The high cost and duration of arbitration is a strong motivation for contracting parties to agree to mediate.
The AIAC pioneered a special Syariah-compliant arbitral process. Dispute resolution, mediation and arbitration are core components of an Islamic business ethos.
Given that Islamic commercial contracts are on the increase in Africa, the MENA region and Southeast Asia, where 57 countries are members of the Islamic Development Bank, Sarkodie agrees that mediation is a strongly recommended tool in Islamic commercial law.
“The Singapore Convention does not prescribe the form of mediation. It’s up to the parties to agree to the format. If they agree to a format which is Syariah-compliant and mediation is conducted accordingly then the resulting agreement could then be enforced without worrying about falling foul of Syariah legal principles,” he contends.

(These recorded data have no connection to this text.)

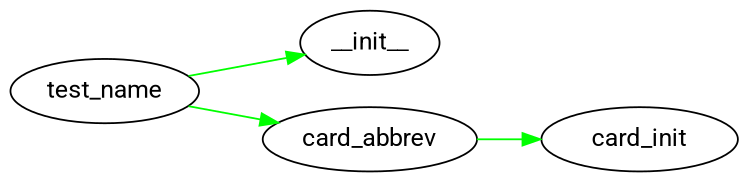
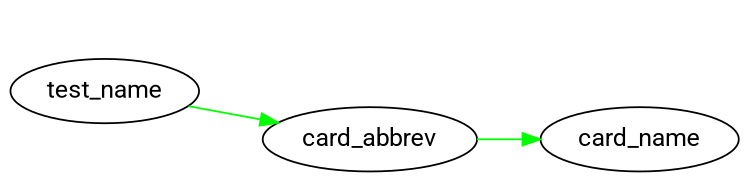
  digraph {
    fontname=Roboto
    rankdir=LR
    node [fontname=Roboto]
    edge [color=green fontname=Roboto]
    test_name
-   __init__
    card_abbrev
-   card_name [label=card_init]
-   test_name -> __init__
+   card_name
    test_name -> card_abbrev
    card_abbrev -> card_name
  }
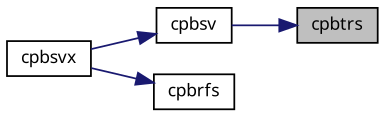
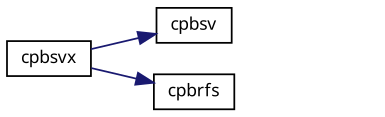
  digraph {
    fontname="Noto Sans"
    rankdir=RL
    node [color=black fillcolor=white fontname="Noto Sans" fontsize=10 shape=record style=filled]
    edge [color=midnightblue dir=back fontname="Noto Sans" fontsize=10 labelfontname=Helvetica labelfontsize=10 style=solid]
-   n1 [fillcolor=grey75 fontcolor=black height=0.2 label=cpbtrs width=0.4]
    n2 [height=0.2 label=cpbsv width=0.4]
    n3 [height=0.2 label=cpbrfs width=0.4]
    n4 [height=0.2 label=cpbsvx width=0.4]
-   n1 -> n2
    n2 -> n4
    n3 -> n4
  }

It is still very early days in the progress and development of the Singapore Convention. Ratification of the convention, says Sakordie, requires signatories to develop domestic laws to support it, which will take time (though UNCITRAL has developed a model law - UNCITRAL Model Law on International Commercial Mediation and International Settlement Agreements Resulting from Mediation, 2018 - for countries to use as a guide).
The notion that key nations, such as the US and China, he adds, have already signed the agreement provides some assurance that traction will begin to develop. Ultimately commentators believe that the convention, if it receives widespread ratification, will encourage individuals to use mediation (especially in those jurisdictions where there is limited experience in, or alternative forms of, ADR).
There is also the possibility arises of using the Singapore Convention in combination with the New York Convention, which permits parties to enforce an arbitration agreement (as well as an arbitration award), whereas the Singapore Convention does not allow parties to enforce an agreement to mediate (only the concluded mediation settlement agreement).
“As an alternative to (or alongside) using the Singapore Convention, parties may seek to enter into an arbitration agreement (enforceable under the New York Convention) that, as a first stage, requires the parties to mediate – and then opt to mediate through this channel. The mediation settlement itself could then potentially be enforced under the Singapore Convention,” explains Sarkodie.
-- BERNAMA
Mushtak Parker is a London-based independent economist and writer.